● Data provided

######

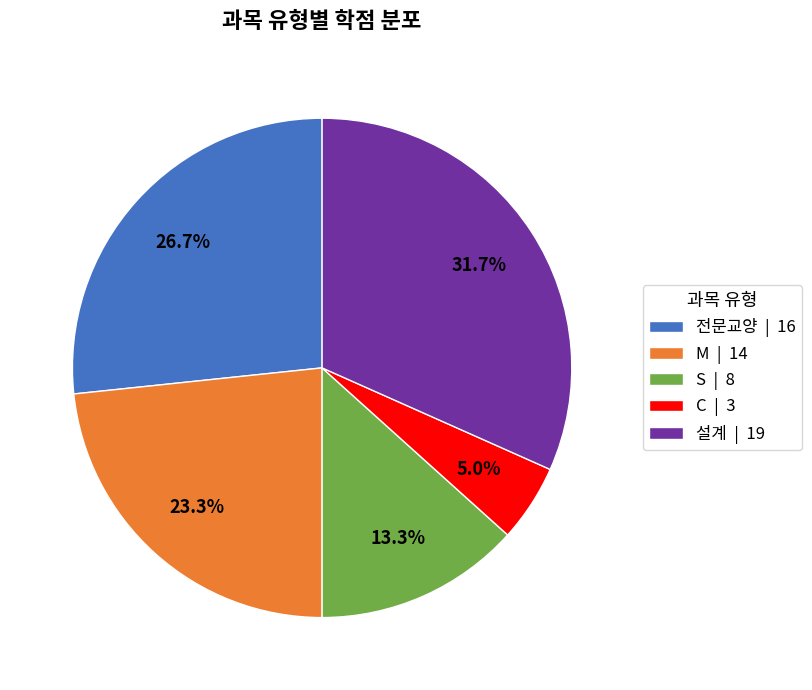

To the nearest percent, what percentage of the pie is M?

23%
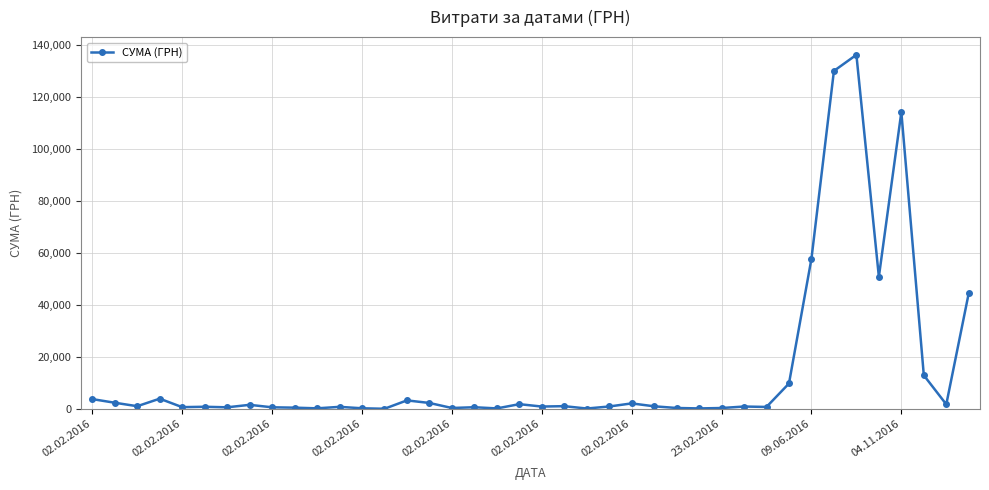

What is the difference between the second highest and second lowest values?

130002.9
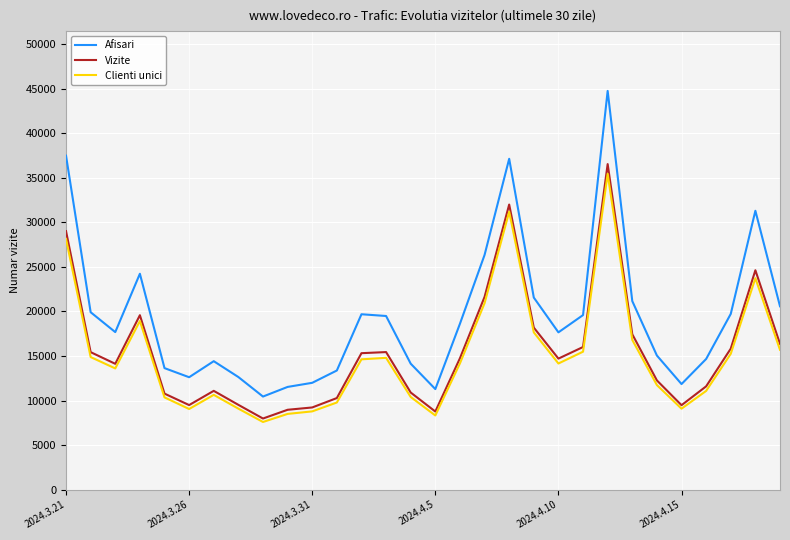

In Afisari, how many points are lower than both neighbors (excluding endpoints)?

6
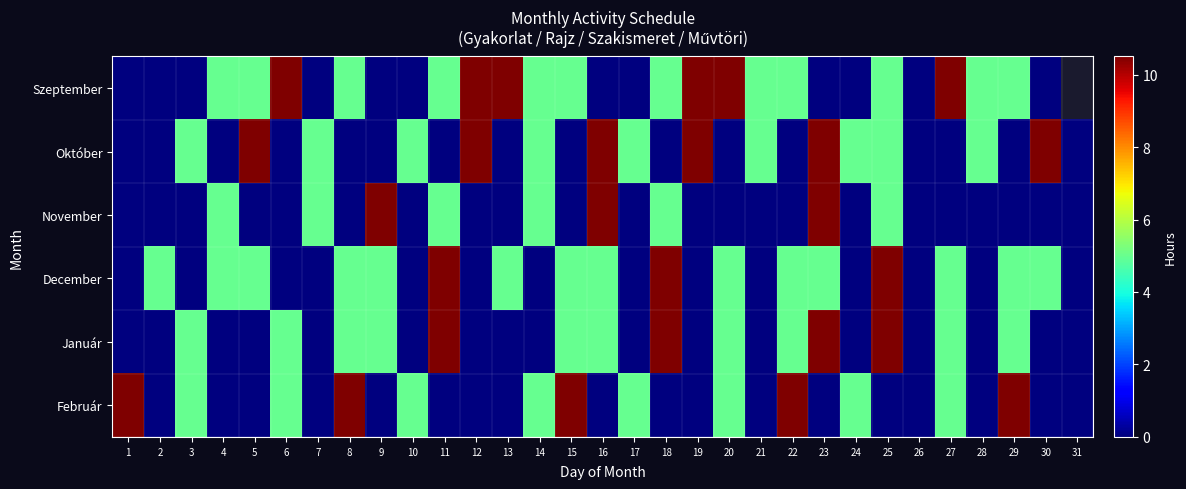

Rank the categories by Január value from lowest to highest.

1, 2, 4, 5, 7, 10, 12, 13, 14, 17, 19, 21, 24, 26, 28, 30, 31, 3, 6, 8, 9, 15, 16, 20, 22, 27, 29, 11, 18, 23, 25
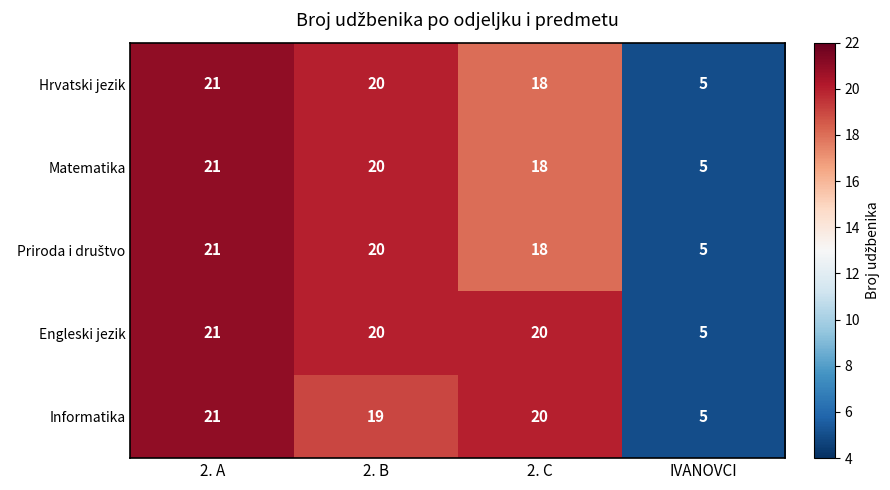

At which label does Matematika first exceed 20?

2. A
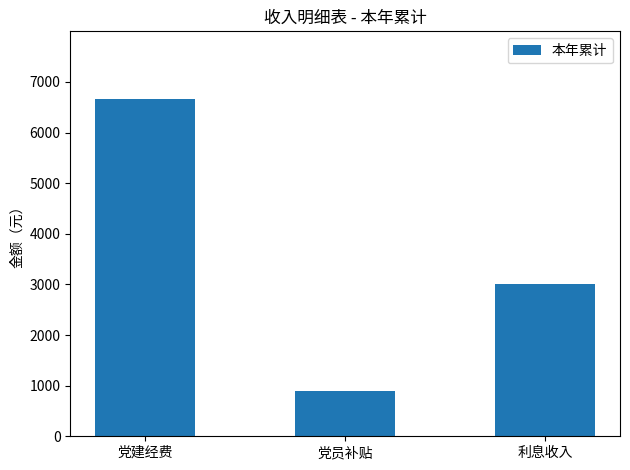

List the labels in order of value, largest first.

党建经费, 利息收入, 党员补贴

######

● What you have to do
Format the lines above as a numbered list. Skip the blank lines and omit the pictures.

● Answer for this exercise
1. To the nearest percent, what percentage of the pie is M?
2. 23%
3. What is the difference between the second highest and second lowest values?
4. 130002.9
5. In Afisari, how many points are lower than both neighbors (excluding endpoints)?
6. 6
7. Rank the categories by Január value from lowest to highest.
8. 1, 2, 4, 5, 7, 10, 12, 13, 14, 17, 19, 21, 24, 26, 28, 30, 31, 3, 6, 8, 9, 15, 16, 20, 22, 27, 29, 11, 18, 23, 25
9. At which label does Matematika first exceed 20?
10. 2. A
11. List the labels in order of value, largest first.
12. 党建经费, 利息收入, 党员补贴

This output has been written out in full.